TEXT SECTION:
Segment Open

The FDA’s “breakthrough therapy” designation is intended to expedite the development and review of a candidate drug that is planned for use, alone or in combination, to treat a serious or life-threatening disease or condition when preliminary clinical evidence indicates that the drug may demonstrate substantial improvement over existing therapies on one or more clinically significant endpoints.
In November 2012, early interim results were reported from a 12-week, single-arm, open-label phase Ib trial of lambrolizumab in 85 patients with advanced (inoperable and metastatic) melanoma. In that study, 43 patients (51%) showed an objective anti-tumor response, and of those, 8 patients (9%) showed a complete response at or after the 12-week assessment. The most common adverse events experienced by patients who received lambrolizumab included fatigue, rash, diarrhea, nausea, cough, joint pain, fever, and itching.
Lambrolizumab is an investigational antibody therapy designed to disrupt the action of the immune checkpoint protein PD-1, thereby inhibiting the ability of some cancers to evade the body’s immune system. Researchers have shown that several tumor types are able to “hide in plain sight” by establishing a “molecular camouflage” that deceives the body’s immune system into thinking they are normal and therefore allow them to grow unchecked. By using the PD-1 pathway, a tumor cell can prevent the activation of T-cells and may block a key step that triggers the immune system.

Segment Closed

ACTIVITY: Restate the passage on lambrolizumab between "Lambrolizumab is an" and "the immune system.", inclusive, replacing "PD-1" with "programmed cell death protein 1".

EXCERPTED RECORDS:
Segment Open

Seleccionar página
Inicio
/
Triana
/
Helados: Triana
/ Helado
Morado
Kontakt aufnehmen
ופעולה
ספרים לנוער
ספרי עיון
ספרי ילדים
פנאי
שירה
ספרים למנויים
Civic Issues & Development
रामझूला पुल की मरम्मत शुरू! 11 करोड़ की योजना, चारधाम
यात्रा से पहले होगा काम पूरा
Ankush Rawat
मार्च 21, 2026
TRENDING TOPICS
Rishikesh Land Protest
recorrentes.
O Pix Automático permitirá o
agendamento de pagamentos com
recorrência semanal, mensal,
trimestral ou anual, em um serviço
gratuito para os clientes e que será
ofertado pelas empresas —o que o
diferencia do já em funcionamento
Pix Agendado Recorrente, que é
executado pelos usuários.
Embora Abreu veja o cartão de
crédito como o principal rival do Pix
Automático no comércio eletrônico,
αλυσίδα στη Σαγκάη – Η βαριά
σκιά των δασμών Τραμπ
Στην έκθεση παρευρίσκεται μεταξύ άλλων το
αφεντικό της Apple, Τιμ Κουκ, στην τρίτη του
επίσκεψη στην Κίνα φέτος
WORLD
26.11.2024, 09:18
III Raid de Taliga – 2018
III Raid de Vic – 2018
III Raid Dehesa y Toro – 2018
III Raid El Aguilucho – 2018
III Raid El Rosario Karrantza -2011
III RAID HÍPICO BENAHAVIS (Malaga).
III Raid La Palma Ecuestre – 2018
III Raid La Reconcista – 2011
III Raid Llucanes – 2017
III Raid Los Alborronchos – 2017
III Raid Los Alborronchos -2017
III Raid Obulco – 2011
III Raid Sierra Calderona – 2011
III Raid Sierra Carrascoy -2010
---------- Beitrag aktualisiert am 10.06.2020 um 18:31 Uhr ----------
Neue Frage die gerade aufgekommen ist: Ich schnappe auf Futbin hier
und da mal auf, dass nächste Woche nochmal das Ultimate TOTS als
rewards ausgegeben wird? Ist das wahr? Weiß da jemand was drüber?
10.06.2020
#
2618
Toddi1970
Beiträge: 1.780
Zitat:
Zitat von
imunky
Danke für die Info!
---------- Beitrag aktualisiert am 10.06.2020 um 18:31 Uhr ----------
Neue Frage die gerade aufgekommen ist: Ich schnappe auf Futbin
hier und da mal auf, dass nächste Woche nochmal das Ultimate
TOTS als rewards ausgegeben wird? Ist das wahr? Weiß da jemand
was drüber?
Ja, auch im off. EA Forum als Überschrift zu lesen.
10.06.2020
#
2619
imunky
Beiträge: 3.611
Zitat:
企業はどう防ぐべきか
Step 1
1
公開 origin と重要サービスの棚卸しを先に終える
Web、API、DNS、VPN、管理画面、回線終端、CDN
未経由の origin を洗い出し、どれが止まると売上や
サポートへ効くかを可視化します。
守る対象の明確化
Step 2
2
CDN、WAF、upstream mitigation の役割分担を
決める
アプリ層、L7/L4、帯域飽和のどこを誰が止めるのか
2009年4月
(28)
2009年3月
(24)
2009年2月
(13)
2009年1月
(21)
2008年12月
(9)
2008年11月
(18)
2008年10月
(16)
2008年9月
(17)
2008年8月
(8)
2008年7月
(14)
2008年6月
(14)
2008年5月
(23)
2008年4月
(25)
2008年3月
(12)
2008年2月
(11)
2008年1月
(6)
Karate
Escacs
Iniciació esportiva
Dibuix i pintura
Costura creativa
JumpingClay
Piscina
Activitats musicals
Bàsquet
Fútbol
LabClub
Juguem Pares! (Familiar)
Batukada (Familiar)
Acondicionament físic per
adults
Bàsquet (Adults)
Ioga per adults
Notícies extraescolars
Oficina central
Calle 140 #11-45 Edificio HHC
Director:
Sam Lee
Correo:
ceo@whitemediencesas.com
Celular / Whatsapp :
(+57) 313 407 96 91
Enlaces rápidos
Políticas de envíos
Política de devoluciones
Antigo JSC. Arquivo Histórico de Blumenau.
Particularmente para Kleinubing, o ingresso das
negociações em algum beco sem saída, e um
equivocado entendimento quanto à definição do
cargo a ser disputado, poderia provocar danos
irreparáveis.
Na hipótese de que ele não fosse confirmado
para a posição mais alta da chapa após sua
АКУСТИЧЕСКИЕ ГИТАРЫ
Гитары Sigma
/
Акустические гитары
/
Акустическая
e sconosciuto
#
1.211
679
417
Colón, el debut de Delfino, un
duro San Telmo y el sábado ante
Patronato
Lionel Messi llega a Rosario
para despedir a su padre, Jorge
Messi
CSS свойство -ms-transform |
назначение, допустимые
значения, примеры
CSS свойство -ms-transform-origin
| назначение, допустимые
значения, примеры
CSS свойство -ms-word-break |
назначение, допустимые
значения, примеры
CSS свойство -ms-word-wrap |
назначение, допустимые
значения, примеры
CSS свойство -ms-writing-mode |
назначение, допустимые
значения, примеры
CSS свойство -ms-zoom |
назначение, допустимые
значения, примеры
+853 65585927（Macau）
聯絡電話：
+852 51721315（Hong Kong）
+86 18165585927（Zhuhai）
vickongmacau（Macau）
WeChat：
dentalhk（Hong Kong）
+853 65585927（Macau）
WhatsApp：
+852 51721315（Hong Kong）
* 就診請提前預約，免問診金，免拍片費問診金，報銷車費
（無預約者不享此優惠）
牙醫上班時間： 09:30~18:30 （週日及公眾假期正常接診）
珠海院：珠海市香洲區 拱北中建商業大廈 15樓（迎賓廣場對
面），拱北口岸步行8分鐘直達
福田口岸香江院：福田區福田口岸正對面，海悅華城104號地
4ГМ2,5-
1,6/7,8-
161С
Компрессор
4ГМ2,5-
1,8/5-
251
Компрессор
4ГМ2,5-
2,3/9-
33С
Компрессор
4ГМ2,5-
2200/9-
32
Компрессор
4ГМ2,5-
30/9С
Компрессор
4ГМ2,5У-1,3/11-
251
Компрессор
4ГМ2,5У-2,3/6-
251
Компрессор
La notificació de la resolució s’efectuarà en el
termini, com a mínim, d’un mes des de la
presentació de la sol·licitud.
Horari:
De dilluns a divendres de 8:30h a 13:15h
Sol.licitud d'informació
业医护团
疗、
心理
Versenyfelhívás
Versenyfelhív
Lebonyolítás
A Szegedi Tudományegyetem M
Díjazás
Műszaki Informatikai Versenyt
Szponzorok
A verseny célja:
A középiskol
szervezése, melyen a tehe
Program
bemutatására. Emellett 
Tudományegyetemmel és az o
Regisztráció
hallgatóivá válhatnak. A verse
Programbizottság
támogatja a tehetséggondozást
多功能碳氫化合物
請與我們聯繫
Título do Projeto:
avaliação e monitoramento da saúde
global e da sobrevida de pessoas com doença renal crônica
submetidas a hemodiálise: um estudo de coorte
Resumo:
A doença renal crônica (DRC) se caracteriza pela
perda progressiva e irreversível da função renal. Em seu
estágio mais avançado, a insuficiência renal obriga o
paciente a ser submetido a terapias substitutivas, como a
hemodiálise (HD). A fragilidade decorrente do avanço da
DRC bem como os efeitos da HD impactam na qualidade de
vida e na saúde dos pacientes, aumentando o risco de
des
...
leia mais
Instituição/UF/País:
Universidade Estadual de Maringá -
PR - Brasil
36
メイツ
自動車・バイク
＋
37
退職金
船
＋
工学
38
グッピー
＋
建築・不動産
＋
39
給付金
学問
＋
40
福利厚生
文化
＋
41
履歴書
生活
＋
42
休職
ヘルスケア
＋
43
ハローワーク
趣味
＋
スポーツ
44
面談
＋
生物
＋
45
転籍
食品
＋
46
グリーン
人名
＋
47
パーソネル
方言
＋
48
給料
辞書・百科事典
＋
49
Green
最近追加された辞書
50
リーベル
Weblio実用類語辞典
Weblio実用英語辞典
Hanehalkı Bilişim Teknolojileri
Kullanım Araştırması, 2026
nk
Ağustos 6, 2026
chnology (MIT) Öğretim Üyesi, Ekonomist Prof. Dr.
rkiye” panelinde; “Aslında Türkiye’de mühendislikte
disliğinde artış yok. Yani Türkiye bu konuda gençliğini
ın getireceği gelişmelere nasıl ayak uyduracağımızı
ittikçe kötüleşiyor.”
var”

Segment Closed

SOLUTION:
Lambrolizumab is an investigational antibody therapy designed to disrupt the action of the immune checkpoint protein programmed cell death protein 1, thereby inhibiting the ability of some cancers to evade the body’s immune system. Researchers have shown that several tumor types are able to “hide in plain sight” by establishing a “molecular camouflage” that deceives the body’s immune system into thinking they are normal and therefore allow them to grow unchecked. By using the programmed cell death protein 1 pathway, a tumor cell can prevent the activation of T-cells and may block a key step that triggers the immune system.